Вопреки такому смелому заявлению можно сказать, что даже самая счастливая импровизация не создаёт произведений, в которых в первый момент или позднее не обнаруживались бы какие-нибудь недостатки. Какой бы безошибочной ни выглядела первая обработка, как бы ни был уверен поэт в совершенстве целого и частей, как бы ни мал был повод к недовольству отдельным словом или отдельными чертами, в конце концов строгие к себе художники рано или поздно обнаружат места, нуждающиеся в новой редакции. Обычно необходимость в изменении наступает после того, как проходит первое увлечение и когда критику можно осуществлять более свободно. Охваченный продуктивным настроением, поэт вопреки своей доброй воле не в состоянии смотреть на своё произведение с такой объективностью, с такой беспристрастностью, которые легко приходят позднее, когда все уже улеглось в душе.
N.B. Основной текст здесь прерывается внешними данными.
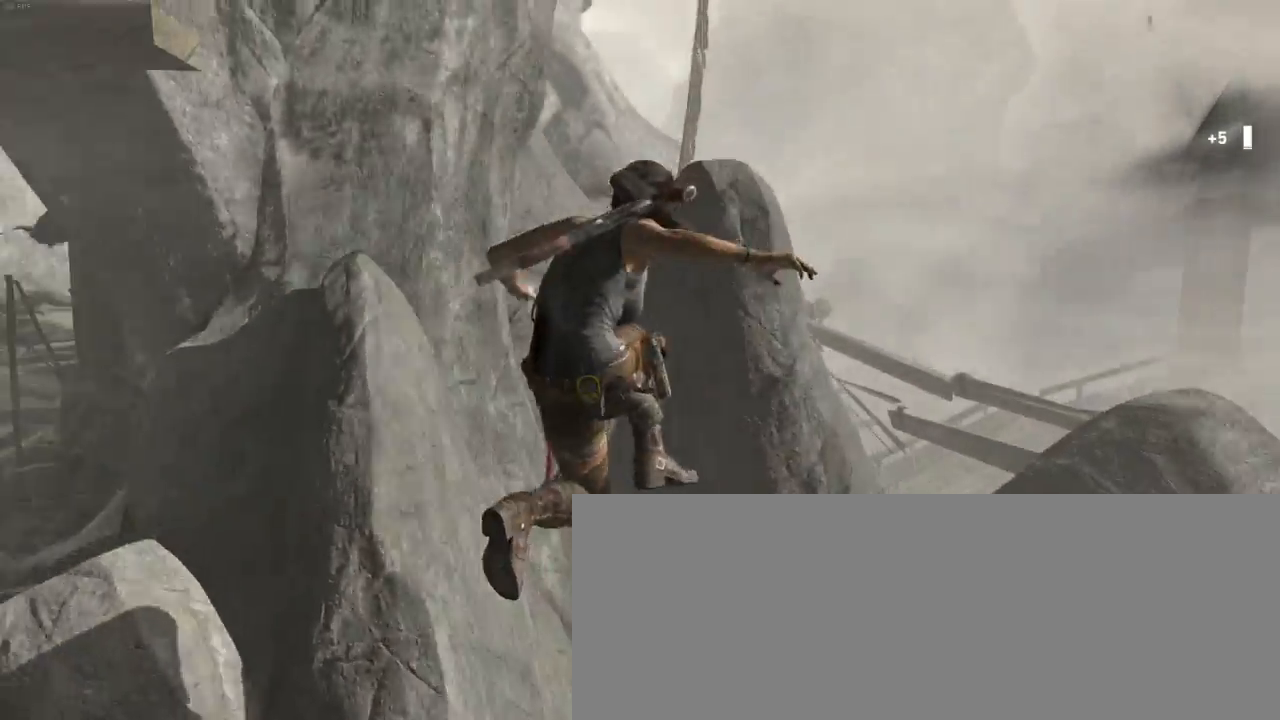
{"keys": [], "mouse": ["right"], "events": [[66, "z", "down"], [166, "z", "up"]]}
И, осознав свои слабости, обнаружив погрешности или несовершенства, он считает своим долгом устранить их в новых изданиях. Внимательная работа над готовыми вещами нисколько не компрометирует гения, и было бы ошибочно считать идеалом писателя, которому нечего добавлять или изменять в однажды сочиненном. Если Байрон сам походит на тигра, желающего одним броском поймать свою жертву, и пишет только задуманное одним махом [1254], то есть не менее талантливые писатели, работающие медленно, методично и с трудом, преисполненные сильным желанием не допускать чего-либо недостойного их имени.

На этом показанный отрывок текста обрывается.